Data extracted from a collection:
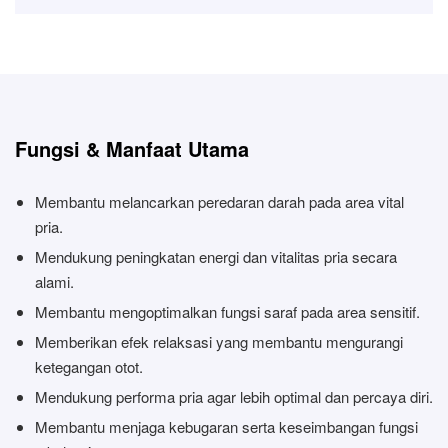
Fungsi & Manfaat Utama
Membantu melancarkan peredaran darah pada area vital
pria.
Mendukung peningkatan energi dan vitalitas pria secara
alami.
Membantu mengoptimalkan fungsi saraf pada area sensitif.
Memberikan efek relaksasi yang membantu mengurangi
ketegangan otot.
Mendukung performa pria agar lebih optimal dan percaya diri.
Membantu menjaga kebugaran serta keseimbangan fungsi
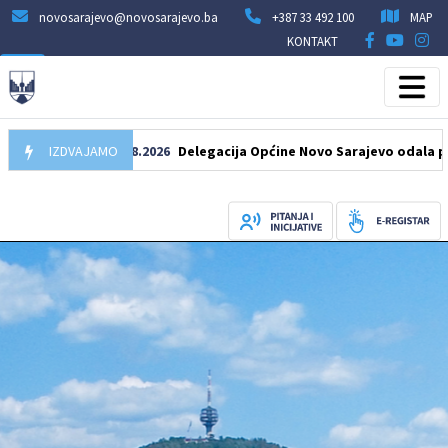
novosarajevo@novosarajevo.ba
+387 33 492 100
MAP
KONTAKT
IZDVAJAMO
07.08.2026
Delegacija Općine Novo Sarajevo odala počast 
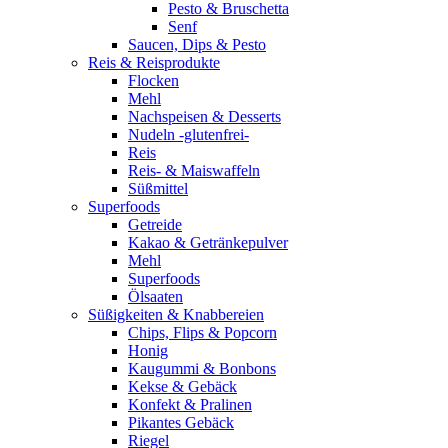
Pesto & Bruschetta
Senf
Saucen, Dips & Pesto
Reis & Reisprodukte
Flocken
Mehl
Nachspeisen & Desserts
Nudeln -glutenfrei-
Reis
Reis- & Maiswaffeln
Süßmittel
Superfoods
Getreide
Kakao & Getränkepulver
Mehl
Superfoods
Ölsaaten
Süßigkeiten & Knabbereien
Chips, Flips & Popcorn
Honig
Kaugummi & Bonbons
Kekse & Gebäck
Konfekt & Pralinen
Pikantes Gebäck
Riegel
...
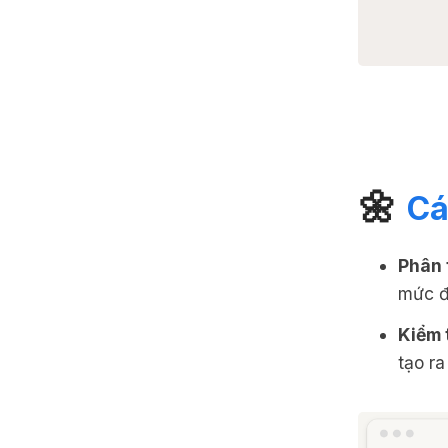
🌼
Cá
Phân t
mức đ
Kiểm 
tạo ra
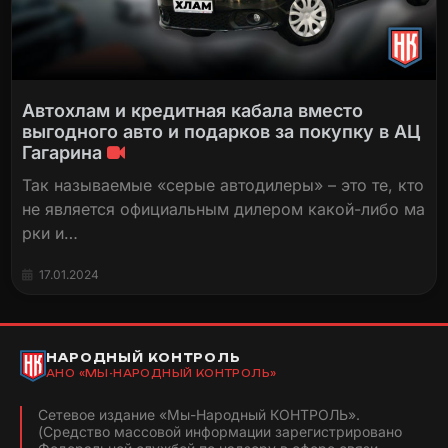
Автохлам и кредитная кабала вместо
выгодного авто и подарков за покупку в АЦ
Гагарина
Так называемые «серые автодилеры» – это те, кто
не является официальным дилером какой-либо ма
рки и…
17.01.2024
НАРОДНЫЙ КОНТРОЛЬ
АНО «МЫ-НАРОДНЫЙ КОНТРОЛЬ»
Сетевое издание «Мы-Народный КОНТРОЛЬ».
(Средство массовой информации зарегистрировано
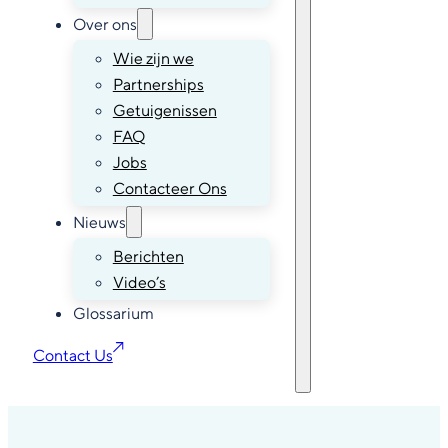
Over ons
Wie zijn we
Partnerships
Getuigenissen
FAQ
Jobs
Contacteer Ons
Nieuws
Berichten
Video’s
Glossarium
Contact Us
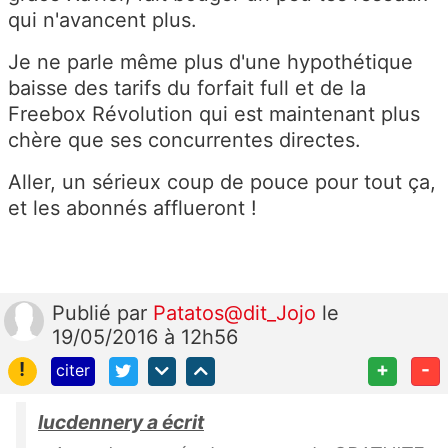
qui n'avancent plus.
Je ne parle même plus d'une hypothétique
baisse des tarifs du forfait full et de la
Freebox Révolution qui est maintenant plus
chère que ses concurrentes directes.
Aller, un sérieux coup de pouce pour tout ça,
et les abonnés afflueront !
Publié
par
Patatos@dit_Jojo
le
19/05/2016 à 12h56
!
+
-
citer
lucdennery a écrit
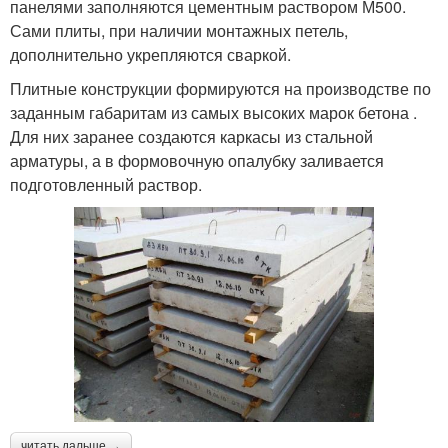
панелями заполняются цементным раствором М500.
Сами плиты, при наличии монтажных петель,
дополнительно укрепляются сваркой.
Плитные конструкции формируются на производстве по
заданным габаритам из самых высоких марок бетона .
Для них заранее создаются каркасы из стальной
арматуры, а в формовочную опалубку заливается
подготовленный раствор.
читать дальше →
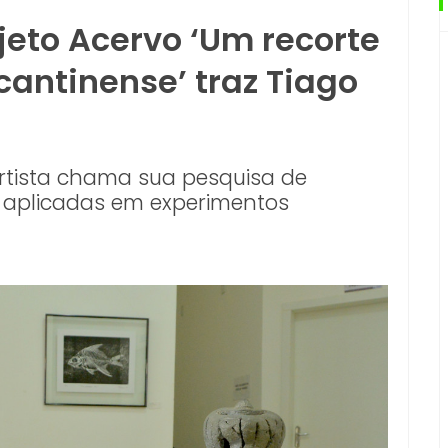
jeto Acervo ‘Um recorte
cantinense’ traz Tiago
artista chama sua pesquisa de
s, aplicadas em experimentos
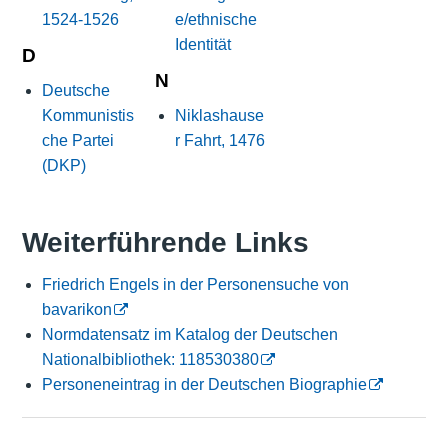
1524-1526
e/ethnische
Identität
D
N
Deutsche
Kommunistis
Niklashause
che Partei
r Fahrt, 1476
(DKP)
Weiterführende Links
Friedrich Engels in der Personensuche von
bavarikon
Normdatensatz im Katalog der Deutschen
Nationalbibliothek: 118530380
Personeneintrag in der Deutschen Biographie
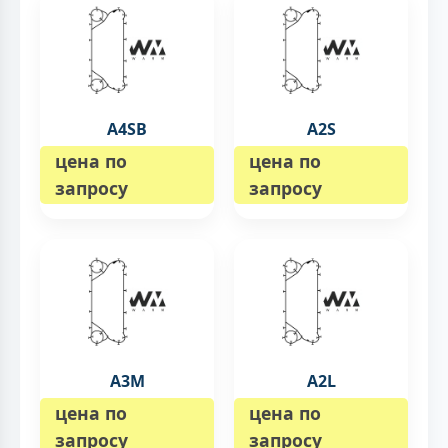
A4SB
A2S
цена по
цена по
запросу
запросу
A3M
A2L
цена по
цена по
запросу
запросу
==
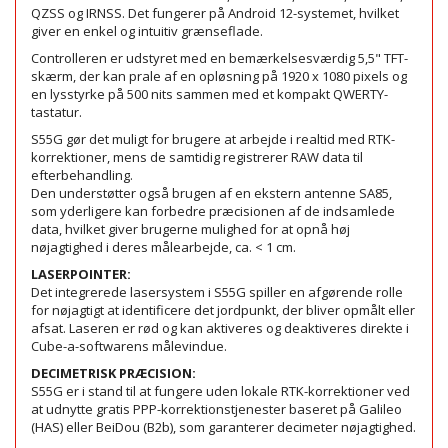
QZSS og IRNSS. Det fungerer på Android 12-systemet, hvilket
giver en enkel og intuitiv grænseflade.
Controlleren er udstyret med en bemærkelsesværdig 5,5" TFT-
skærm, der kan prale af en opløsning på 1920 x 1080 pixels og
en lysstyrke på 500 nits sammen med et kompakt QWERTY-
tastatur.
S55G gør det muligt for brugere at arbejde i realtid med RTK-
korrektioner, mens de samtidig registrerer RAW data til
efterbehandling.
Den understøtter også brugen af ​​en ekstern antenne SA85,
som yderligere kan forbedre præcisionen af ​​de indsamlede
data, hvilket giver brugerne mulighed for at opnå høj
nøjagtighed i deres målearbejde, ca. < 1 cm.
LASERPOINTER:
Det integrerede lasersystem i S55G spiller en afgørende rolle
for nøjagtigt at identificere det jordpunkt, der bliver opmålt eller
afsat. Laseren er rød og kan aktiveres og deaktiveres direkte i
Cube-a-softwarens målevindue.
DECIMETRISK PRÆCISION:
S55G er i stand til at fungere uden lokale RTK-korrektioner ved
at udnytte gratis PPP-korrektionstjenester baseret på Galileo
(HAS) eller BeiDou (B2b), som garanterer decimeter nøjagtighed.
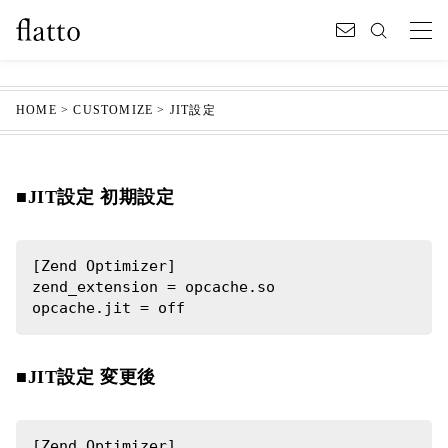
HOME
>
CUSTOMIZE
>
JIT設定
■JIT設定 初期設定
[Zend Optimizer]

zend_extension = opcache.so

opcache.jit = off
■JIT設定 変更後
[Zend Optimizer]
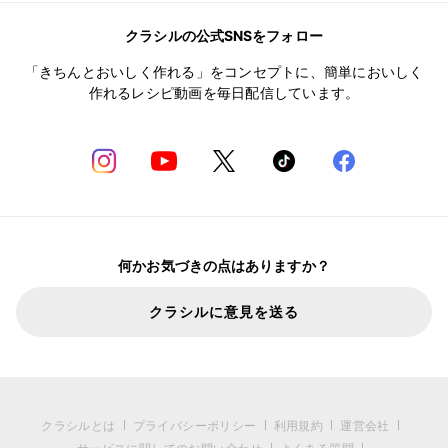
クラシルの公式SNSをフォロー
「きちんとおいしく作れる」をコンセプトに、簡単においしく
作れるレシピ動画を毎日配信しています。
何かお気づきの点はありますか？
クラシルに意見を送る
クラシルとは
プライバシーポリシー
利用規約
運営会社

[Exercise objective]
Would you please reproduce the entries above, starting at the line with "Delegacija Općine Novo Sarajevo odala počast" and stopping after the line with "Chips, Flips & Popcorn"? Omit any pictures.

[Result for this task]
Delegacija Općine Novo Sarajevo odala počast 
Pesto & Bruschetta
Senf
Saucen, Dips & Pesto
Reis & Reisprodukte
Flocken
Mehl
Nachspeisen & Desserts
Nudeln -glutenfrei-
Reis
Reis- & Maiswaffeln
Süßmittel
Superfoods
Getreide
Kakao & Getränkepulver
Mehl
Superfoods
Ölsaaten
Süßigkeiten & Knabbereien
Chips, Flips & Popcorn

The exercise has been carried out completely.